Short exercise A » Give every proper name that appears in the post about the banking conference.
Short exercise B » Write the next paragraph of the post about the banking conference, starting right after its final sentence.

Two weeks ago, I had the pleasure of participating in the Massachusetts Banking Association’s annual New England conference in Newport. It was an opportunity to learn about strategic trends and developments in banking and rub elbows with a large number of local and regional bank CEOs and industry experts.
The entire speaker line up was as impressive as any conference I’ve been to in recent memory. One standout was Mary Beth Sullivan of Capital Performance Group. She spoke expertly about trends in bank marketing and the imperatives banks face in acquiring and retaining customers. From my perspective, it struck me how well branded finance podcasting matched up with her observations and data, and how it can be employed to address the significant challenges that marketing professionals face. Let’s dive into some or her key assertions and where the alignment points are:
There is a significant shift in banking’s role from understanding risk to offering advice.
This appears to be a key pillar in the transactions-to-relationships transition. Yet later in the presentation she force ranked the sources from which consumers and business receive advice, listing 9 such resources. Topping the lists were lawyers, accountants, and others business. Wander down the list, and there you’ll find bankers, a few spots below Google.
I spent some time afterwards looking at the websites of the banks whose executives I spoke to, and I actually found a few with credible financial education sections, but less prominently displayed than promotions of interest rates on various accounts. In general, the information was text based and relatively dry, which led me to think, “Who’s reading this?” Wouldn’t it be more compelling and memorable to get this information through a story or case study via a podcast? The customer would get more information through a more entertaining medium, and the bank would have the undivided attention of the customer for 25 to 35 minutes on average.

[Dataset excerpts]

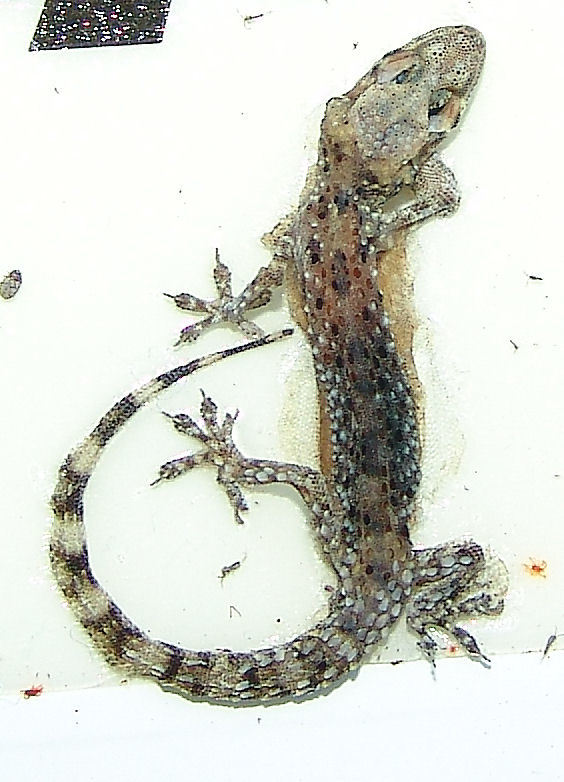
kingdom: Animalia
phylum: Chordata
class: Squamata
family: Gekkonidae
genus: Hemidactylus
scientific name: Hemidactylus turcicus
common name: Turkish gecko
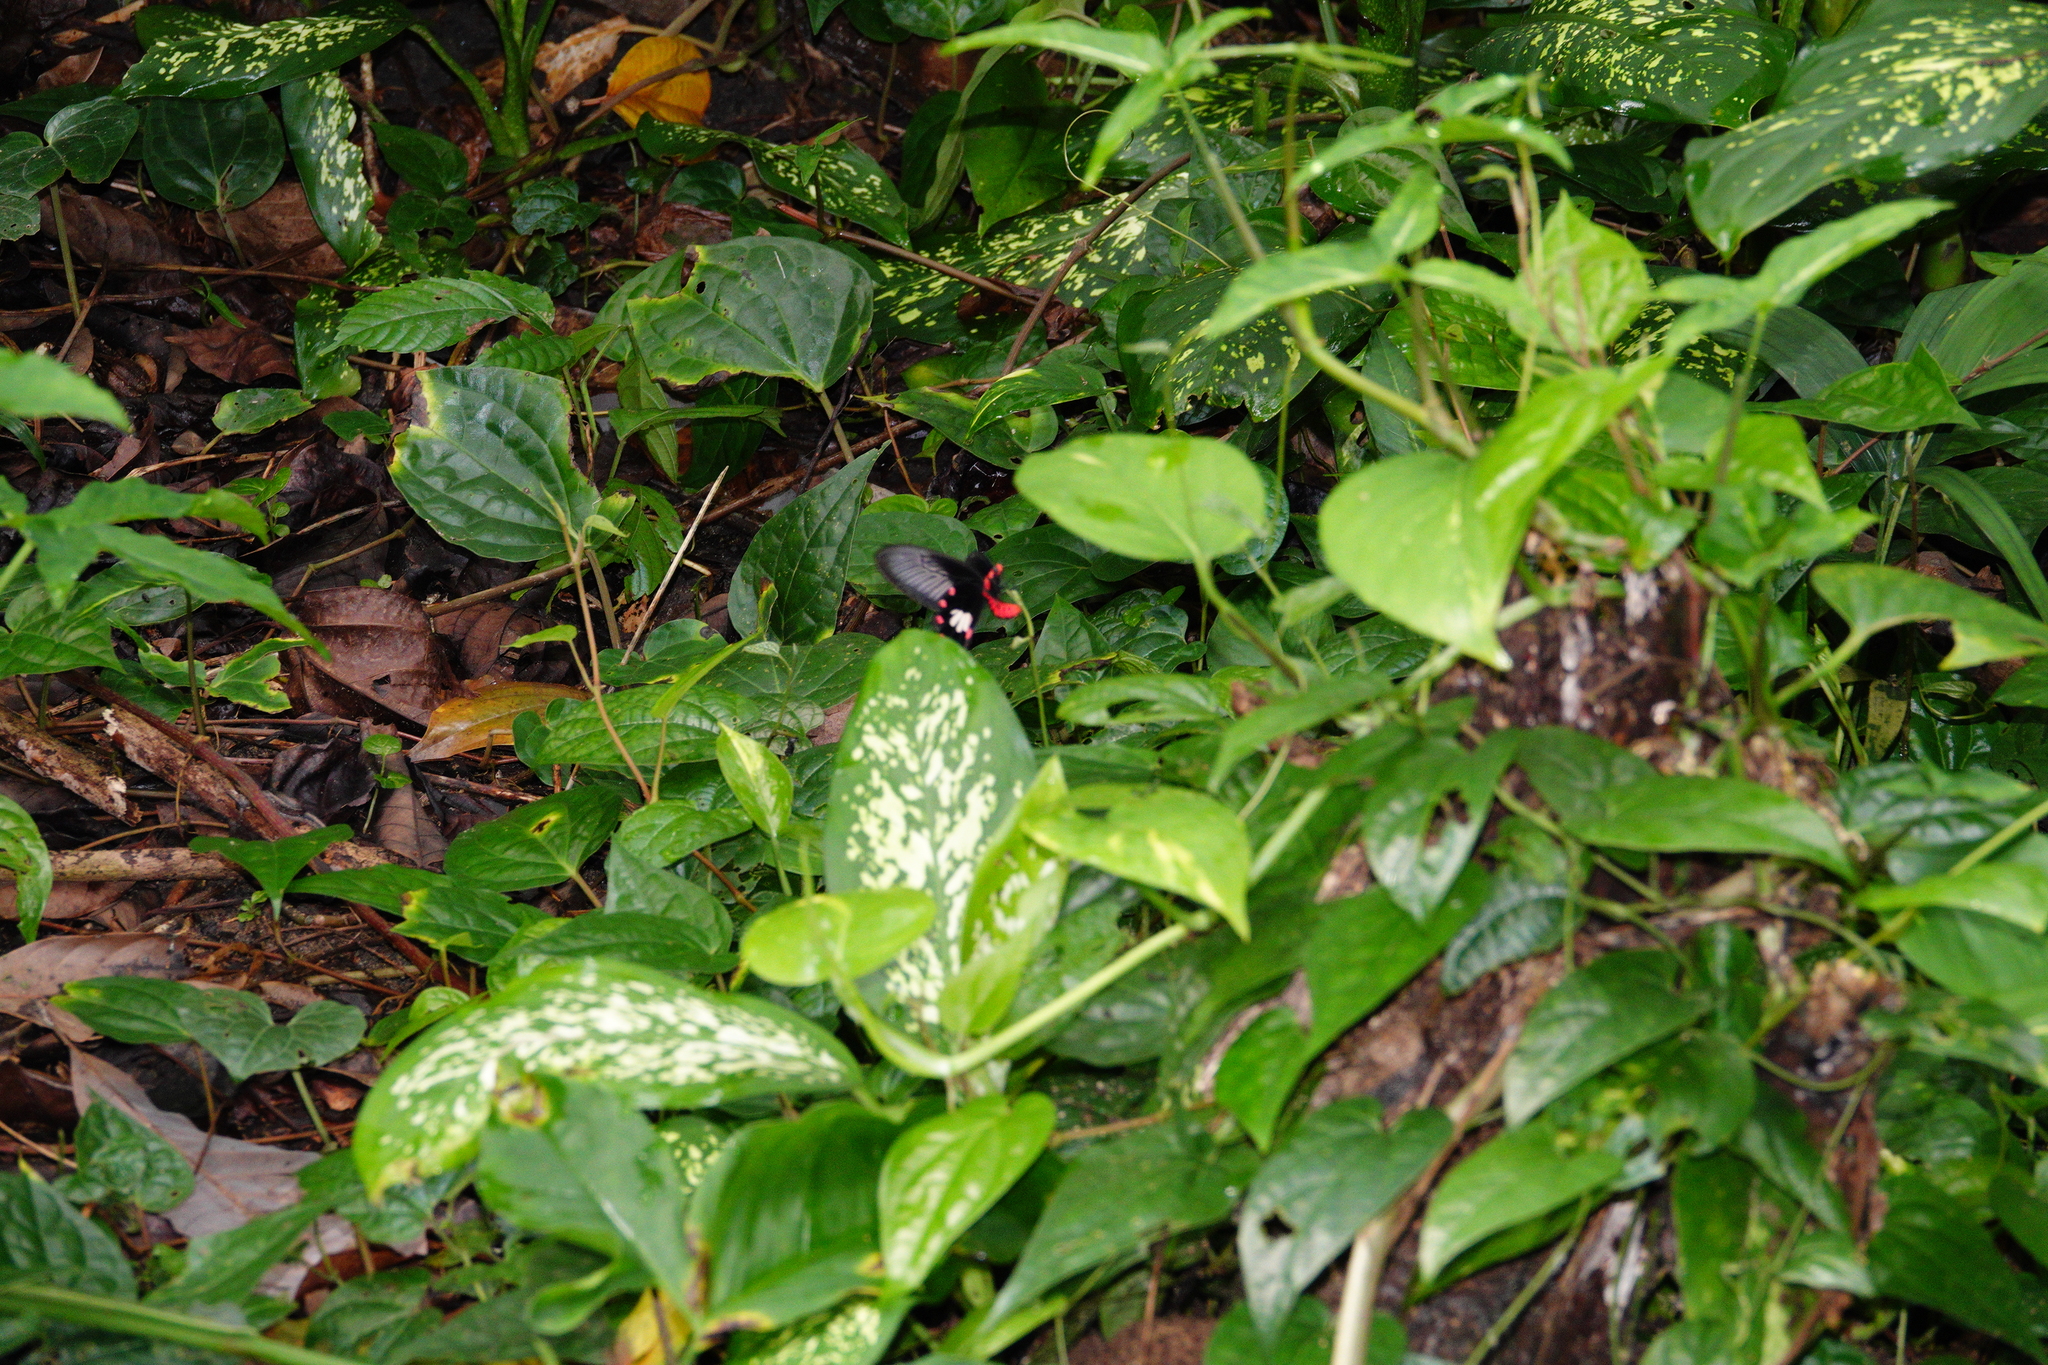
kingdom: Animalia
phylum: Arthropoda
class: Insecta
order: Lepidoptera
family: Papilionidae
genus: Pachliopta
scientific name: Pachliopta aristolochiae
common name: Common rose
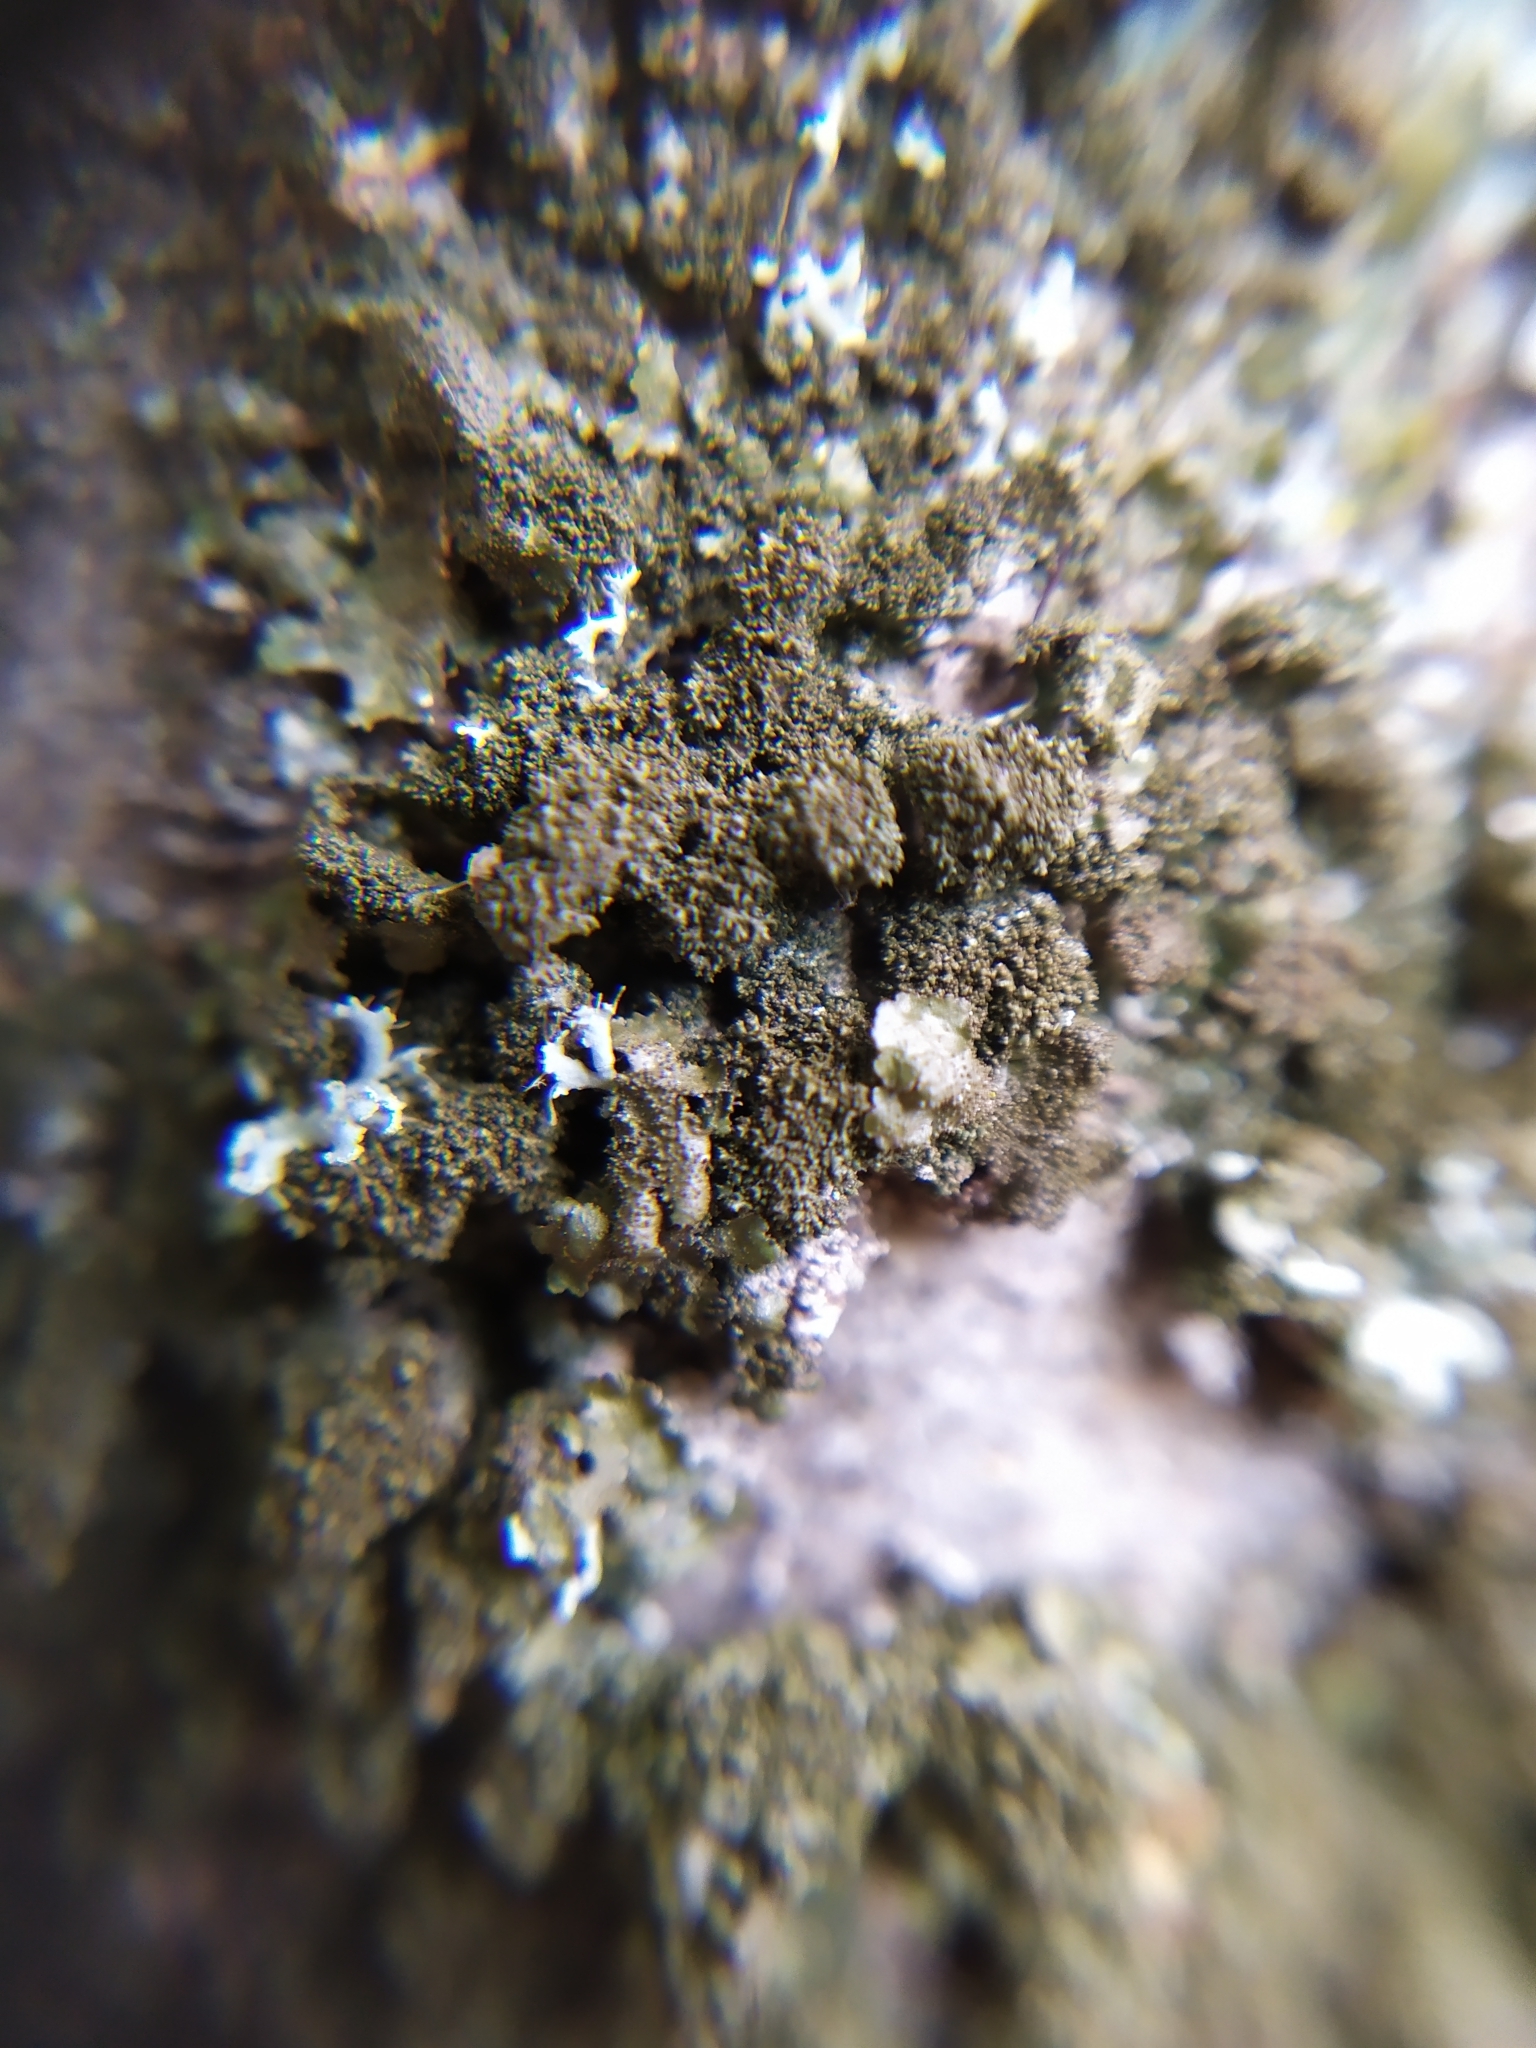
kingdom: Fungi
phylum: Ascomycota
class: Lecanoromycetes
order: Lecanorales
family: Parmeliaceae
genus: Melanohalea
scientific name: Melanohalea exasperatula
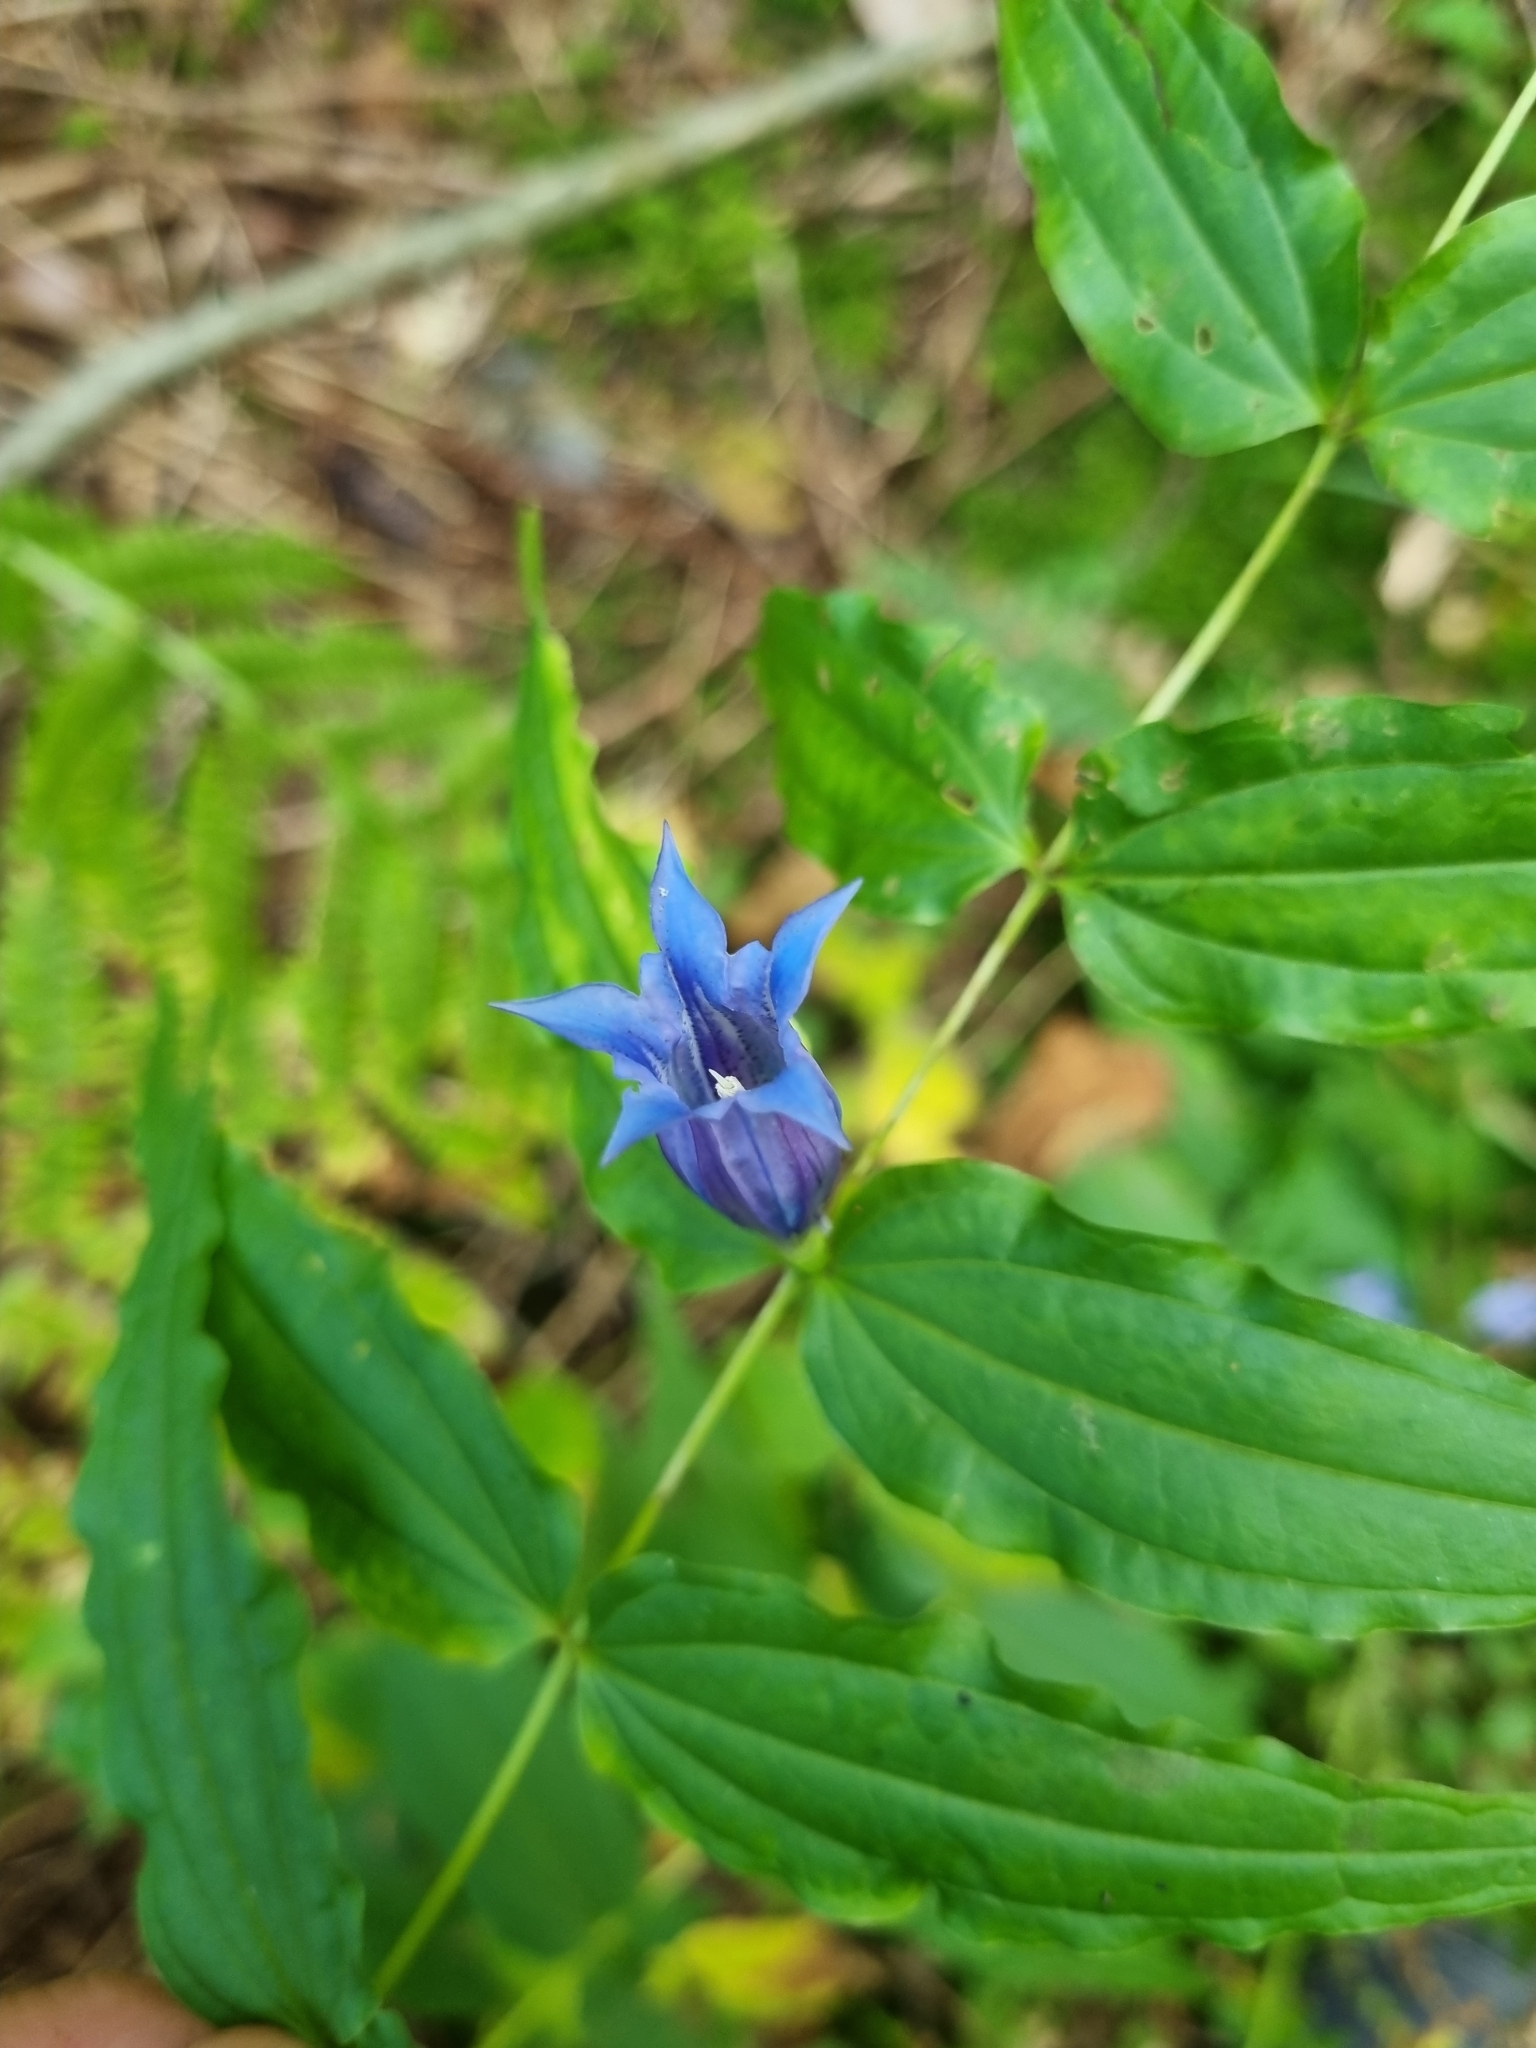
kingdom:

Exercise response A » Massachusetts Banking Association, New England, Newport, Mary Beth Sullivan, Capital Performance Group, Google

Exercise response B »
61% of small businesses would rather take a DIY approach to banking than engage in personal consultive interaction.
Wow…that’s an eye-opener, and a paradox at the same time! I say paradox in that these businesses may want to “have their cake and eat it, too”; they still need financial advice but don’t have the time to talk to anyone. And given the growth of digital banking cited throughout the talk; they may not need to. I see podcasting addressing the paradox. A podcast Episode can be listened to at the customer’s leisure, the listener has options for the Episodes they choose to hear, and can stop and start at any time.
Later in the presentation, Mary Beth split up actions that marketing professionals could take into “easy” and “hard”. “Building content for self-directed advice” was at or close to the top of the “easy” bucket. That having been said, podcasting does take some level of time and commitment, but once Episodes are recorded, the information scales well, as opposed to holding webinars for finite groups of people. You’ll need a sound podcast strategy and concept, and enlisting a podcast production services firm will ease the load.
Long term banking relationships all come down to trust, but a certain kind of trust.
My favorite Mary Beth line of the day? Long-term banking relationships are all about “instinctive trust based on warmth and competence”. Competence is the more obvious part, but warmth is perhaps the real key, and may be a critical differentiator, because it focuses on emotion, and my guess is that “banking” and “warmth” wouldn’t be a winning combination in a word association contest. Podcasting provides a more effective vehicle for projecting this feeling, as people react more viscerally to human interaction and the medium of audio, as compared to a pure digital mode of communication. And a company-sponsored financial podcast associates the brand with these positive emotions.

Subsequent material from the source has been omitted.